- REQUIREMENT
Please output the full listing, character for character.

==== DATA EXTRACTS ====

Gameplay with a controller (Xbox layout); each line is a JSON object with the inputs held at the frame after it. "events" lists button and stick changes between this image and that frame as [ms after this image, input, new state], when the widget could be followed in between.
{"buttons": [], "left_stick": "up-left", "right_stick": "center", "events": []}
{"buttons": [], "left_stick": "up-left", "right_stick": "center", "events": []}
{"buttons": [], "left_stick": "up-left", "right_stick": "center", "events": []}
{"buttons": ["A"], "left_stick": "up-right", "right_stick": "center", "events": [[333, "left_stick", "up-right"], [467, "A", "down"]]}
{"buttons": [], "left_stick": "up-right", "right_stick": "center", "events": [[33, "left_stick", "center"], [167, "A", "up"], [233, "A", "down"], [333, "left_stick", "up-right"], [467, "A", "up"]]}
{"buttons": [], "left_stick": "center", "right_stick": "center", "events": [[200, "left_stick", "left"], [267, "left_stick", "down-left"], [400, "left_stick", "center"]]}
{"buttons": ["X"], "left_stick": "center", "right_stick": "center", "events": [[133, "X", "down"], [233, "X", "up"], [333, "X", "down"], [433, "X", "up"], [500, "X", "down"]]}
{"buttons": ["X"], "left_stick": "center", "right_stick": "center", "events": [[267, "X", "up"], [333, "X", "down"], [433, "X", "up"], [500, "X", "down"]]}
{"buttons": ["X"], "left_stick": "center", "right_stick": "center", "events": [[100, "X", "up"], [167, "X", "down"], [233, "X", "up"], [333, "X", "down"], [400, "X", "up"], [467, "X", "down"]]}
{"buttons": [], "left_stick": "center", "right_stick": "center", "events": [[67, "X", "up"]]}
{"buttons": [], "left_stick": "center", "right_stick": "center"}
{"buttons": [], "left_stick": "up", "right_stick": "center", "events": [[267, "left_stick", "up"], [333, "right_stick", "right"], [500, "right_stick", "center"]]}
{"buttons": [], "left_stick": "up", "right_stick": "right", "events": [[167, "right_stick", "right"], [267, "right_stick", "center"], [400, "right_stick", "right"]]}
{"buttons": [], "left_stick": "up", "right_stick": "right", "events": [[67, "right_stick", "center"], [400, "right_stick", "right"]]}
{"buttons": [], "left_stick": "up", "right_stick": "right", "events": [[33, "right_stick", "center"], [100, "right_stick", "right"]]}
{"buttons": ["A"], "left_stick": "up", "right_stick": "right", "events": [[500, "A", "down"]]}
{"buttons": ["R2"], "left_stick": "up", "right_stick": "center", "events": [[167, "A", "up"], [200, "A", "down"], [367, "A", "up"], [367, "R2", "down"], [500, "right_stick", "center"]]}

====

- SOLUTION
Gameplay with a controller (Xbox layout); each line is a JSON object with the inputs held at the frame after it. "events" lists button and stick changes between this image and that frame as [ms after this image, input, new state], when the widget could be followed in between.
{"buttons": [], "left_stick": "up-left", "right_stick": "center", "events": []}
{"buttons": [], "left_stick": "up-left", "right_stick": "center", "events": []}
{"buttons": [], "left_stick": "up-left", "right_stick": "center", "events": []}
{"buttons": ["A"], "left_stick": "up-right", "right_stick": "center", "events": [[333, "left_stick", "up-right"], [467, "A", "down"]]}
{"buttons": [], "left_stick": "up-right", "right_stick": "center", "events": [[33, "left_stick", "center"], [167, "A", "up"], [233, "A", "down"], [333, "left_stick", "up-right"], [467, "A", "up"]]}
{"buttons": [], "left_stick": "center", "right_stick": "center", "events": [[200, "left_stick", "left"], [267, "left_stick", "down-left"], [400, "left_stick", "center"]]}
{"buttons": ["X"], "left_stick": "center", "right_stick": "center", "events": [[133, "X", "down"], [233, "X", "up"], [333, "X", "down"], [433, "X", "up"], [500, "X", "down"]]}
{"buttons": ["X"], "left_stick": "center", "right_stick": "center", "events": [[267, "X", "up"], [333, "X", "down"], [433, "X", "up"], [500, "X", "down"]]}
{"buttons": ["X"], "left_stick": "center", "right_stick": "center", "events": [[100, "X", "up"], [167, "X", "down"], [233, "X", "up"], [333, "X", "down"], [400, "X", "up"], [467, "X", "down"]]}
{"buttons": [], "left_stick": "center", "right_stick": "center", "events": [[67, "X", "up"]]}
{"buttons": [], "left_stick": "center", "right_stick": "center"}
{"buttons": [], "left_stick": "up", "right_stick": "center", "events": [[267, "left_stick", "up"], [333, "right_stick", "right"], [500, "right_stick", "center"]]}
{"buttons": [], "left_stick": "up", "right_stick": "right", "events": [[167, "right_stick", "right"], [267, "right_stick", "center"], [400, "right_stick", "right"]]}
{"buttons": [], "left_stick": "up", "right_stick": "right", "events": [[67, "right_stick", "center"], [400, "right_stick", "right"]]}
{"buttons": [], "left_stick": "up", "right_stick": "right", "events": [[33, "right_stick", "center"], [100, "right_stick", "right"]]}
{"buttons": ["A"], "left_stick": "up", "right_stick": "right", "events": [[500, "A", "down"]]}
{"buttons": ["R2"], "left_stick": "up", "right_stick": "center", "events": [[167, "A", "up"], [200, "A", "down"], [367, "A", "up"], [367, "R2", "down"], [500, "right_stick", "center"]]}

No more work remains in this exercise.